“Craft Brewer” Definition Changed to Accommodate Sam Adams’ Shift Away From Beer
This past Halloween we learned that the Brewers Association, the trade organization representing small brewers, was considering a rules change to how “craft brewer” would be defined. In its twelve-year history, the criteria has changed three times already. One of those changes expanded the definition of “small” so that the largest and most influential member, Boston Beer, would still be included. This current change was also tailored specifically for Boston Beer, which has in recent years focused more on cider, alcoholic seltzers, and teas than beer. The new definition would allow it to remain within the organization’s definition even if it didn’t principally make beer.
Today the Brewers Association announced the change. It dropped the “traditional” criteria and redefined “brewer” as any entity that “has a TTB Brewer’s Notice and makes beer.” In other words, it doesn’t matter how much alcoholic sugar water a company makes, so long as it brews a batch of beer every now and again.
I wrote about this more extensively when word of the possible change was announced, and I encourage you to read that.

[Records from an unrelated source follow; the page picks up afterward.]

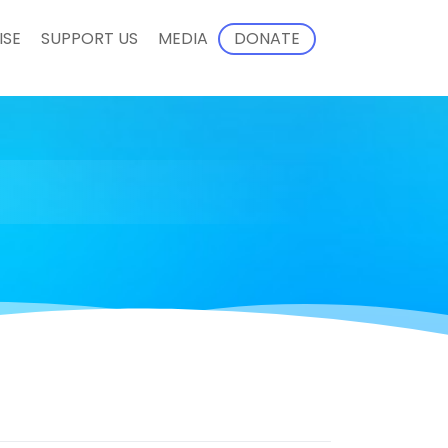
ISE
SUPPORT US
MEDIA
DONATE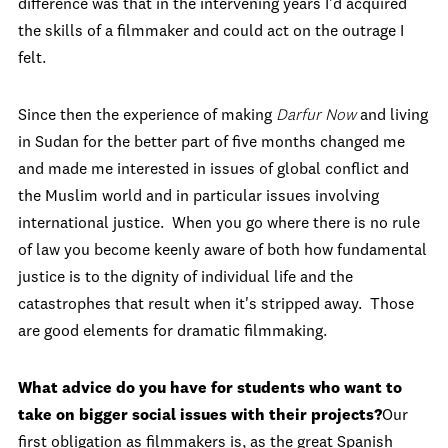
difference was that in the intervening years I'd acquired
the skills of a filmmaker and could act on the outrage I
felt.
Since then the experience of making
Darfur Now
and living
in Sudan for the better part of five months changed me
and made me interested in issues of global conflict and
the Muslim world and in particular issues involving
international justice. When you go where there is no rule
of law you become keenly aware of both how fundamental
justice is to the dignity of individual life and the
catastrophes that result when it's stripped away. Those
are good elements for dramatic filmmaking.
What advice do you have for students who want to
take on bigger social issues with their projects?
Our
first obligation as filmmakers is, as the great Spanish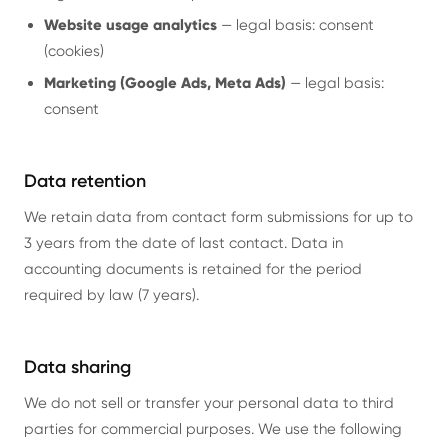
Website usage analytics
— legal basis: consent
(cookies)
Marketing (Google Ads, Meta Ads)
— legal basis:
consent
Data retention
We retain data from contact form submissions for up to
3 years from the date of last contact. Data in
accounting documents is retained for the period
required by law (7 years).
Data sharing
We do not sell or transfer your personal data to third
parties for commercial purposes. We use the following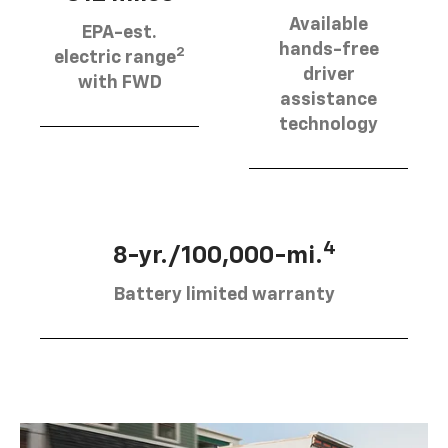
Available
EPA-est.
hands-free
2
electric range
driver
with FWD
assistance
technology
4
8-yr./100,000-mi.
Battery limited warranty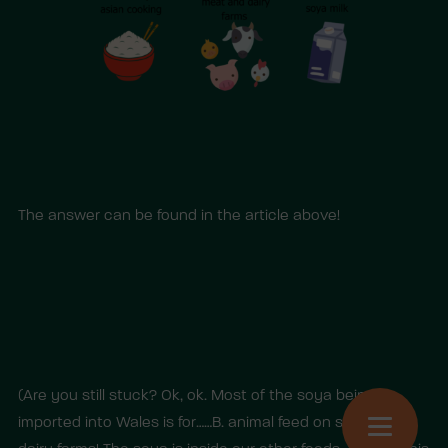
The answer can be found in the article above!
(Are you still stuck? Ok, ok. Most of the soya being
imported into Wales is for……B. animal feed on soya and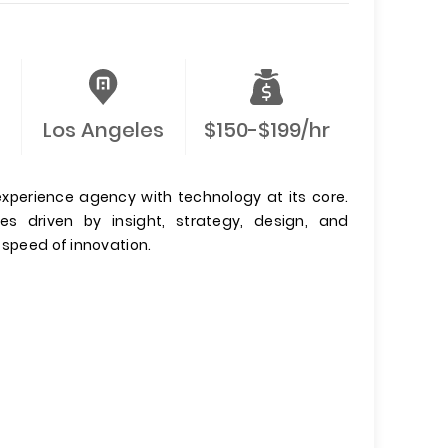
Los Angeles
$150-$199/hr
xperience agency with technology at its core.
es driven by insight, strategy, design, and
 speed of innovation.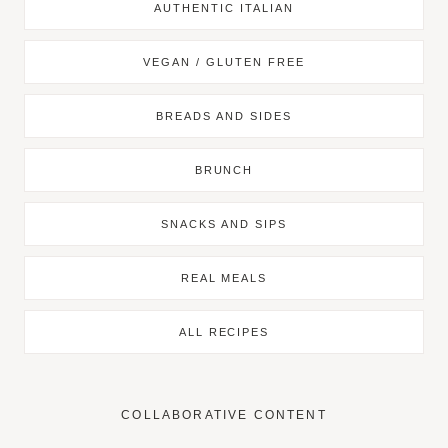
AUTHENTIC ITALIAN
VEGAN / GLUTEN FREE
BREADS AND SIDES
BRUNCH
SNACKS AND SIPS
REAL MEALS
ALL RECIPES
COLLABORATIVE CONTENT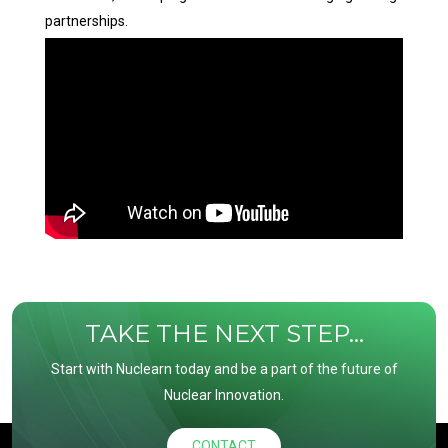
partnerships.
TAKE THE NEXT STEP...
Start with Nuclearn today and be a part of the future of
Nuclear Innovation.
CONTACT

But to place a period at the end of this episode, let’s note the characteristics of the company the BA has catered to and how they contrast the layman’s understanding of “craft brewer.”
Public corporation listed on the NYSE
National television ad campaign
Growing majority of volume of products are cider (Angry Orchard) or flavored malt beverages (Twisted Tea, Truly Spiked and Sparkling seltzers), diminishing minority is beer.
Multiple industrial plants and breweries nationally.
Roughly a billion dollars of annual revenue.
I wonder how the owner of the corner brewpub is going to feel about this change?